Суп был уже не впрогоряч, и я засуетился было, затаскал свою узкорылую ложку туда да обратно, как вдруг заметил, что напарник мой не спешит и заслуженной своей ложкой не злоупотребляет. Зачерпывать-то он зачерпывал во весь мах, во всю глубину ложки, но потом, как бы ненароком, вроде от неловкости, задевал за котелок, из ложки выплескивалась половина обратно, и оставалось в ней столько же мутной жижицы, сколько и в моей ложке, может, даже и поменьше.

В котелке оказалась одна макаронина. Одна на двоих.

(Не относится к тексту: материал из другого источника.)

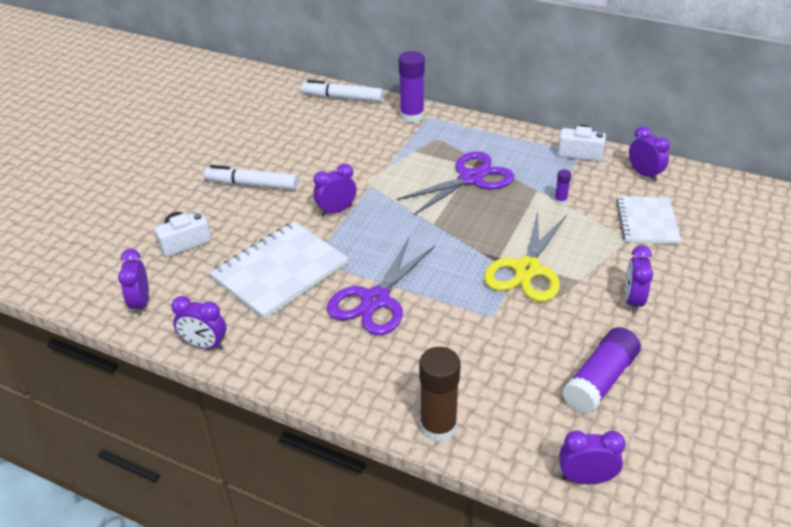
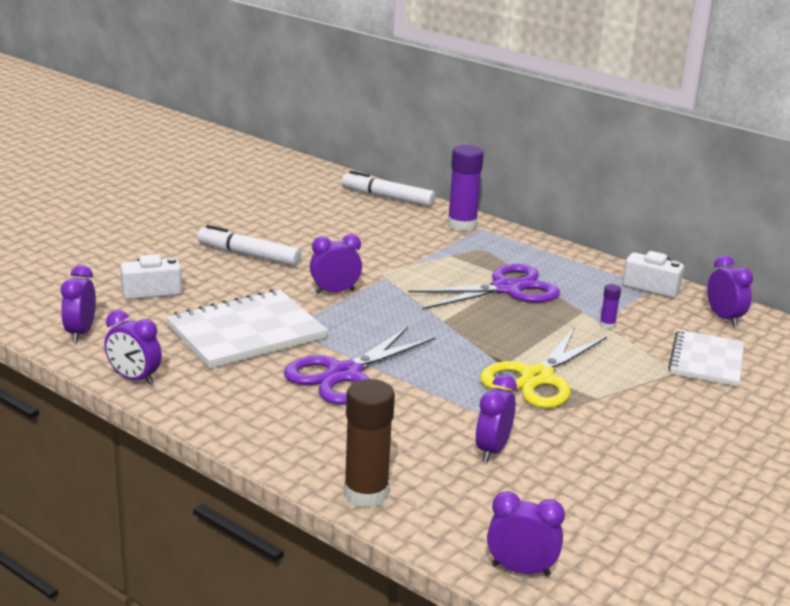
camera: 10 degrees right, 15 degrees down
(600, 380) = (580, 489): purple glue stick -> none
(632, 301) = (654, 427): purple clock -> purple clock (492, 450)

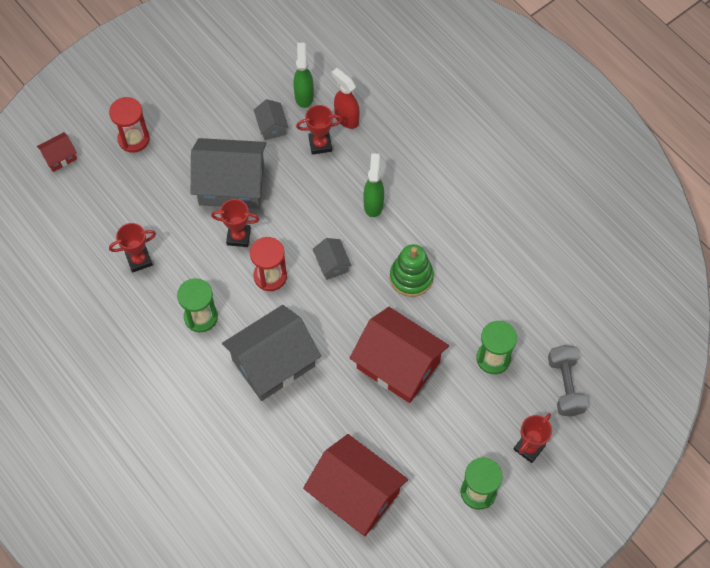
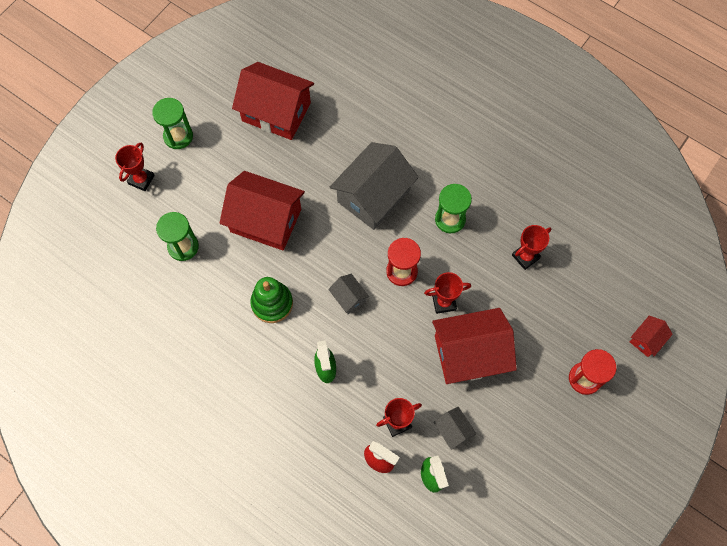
camera: 165 degrees right, 5 degrees up
(231, 185) = (469, 354): grey house -> red house
(565, 386) = (116, 238): grey dumbbell -> none

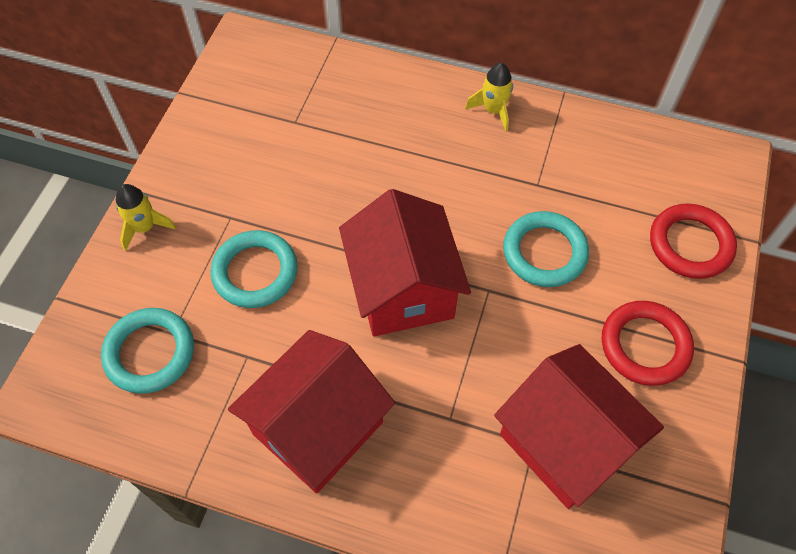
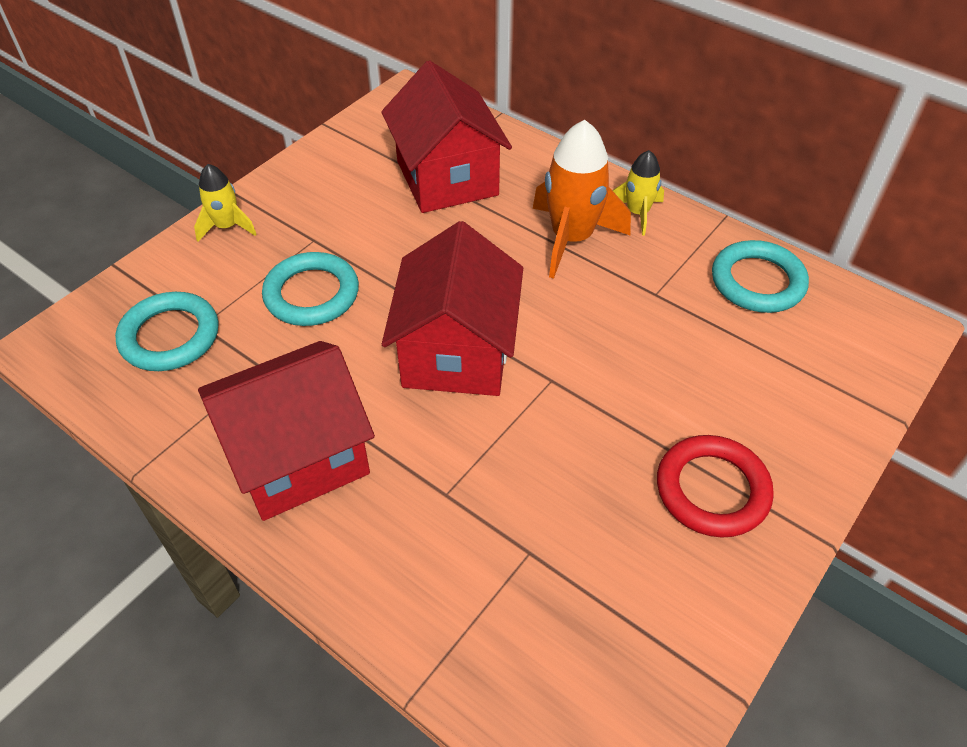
camera: 20 degrees right, 10 degrees down
(450, 151) = (571, 239): none -> orange rocket
(544, 252) = (633, 361): turquoise ring -> turquoise ring (757, 282)
(565, 442) = (568, 562): red house -> red house (447, 178)
(690, 244) = (815, 401): red ring -> none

Длинная, правда, дебелая, из довоенного теста, может, и из самой Америки, со «второго фронта», — точно живое создание, она перекатывалась по котелку от одного бока к другому, потому что, когда дело подошло к концу и ложки начали скрести дно, мы наклоняли котелок: напарник мне — я черпну, наклон к напарнику — он черпнет.

И вот на суху осталась только макаронина, мутную жижицу мы перелили ложками в себя, и она не утолила, а лишь сильнее возбудила голод. Ах, как хотелось мне сцапать ту макаронину, не ложкой, нет — с ложки она соскользнет обратно, шлепнется в котелок, может, и в клочки разорвется ее слабое белое тело, нет, рукою мне хотелось ее сцапать — и в рот, в рот!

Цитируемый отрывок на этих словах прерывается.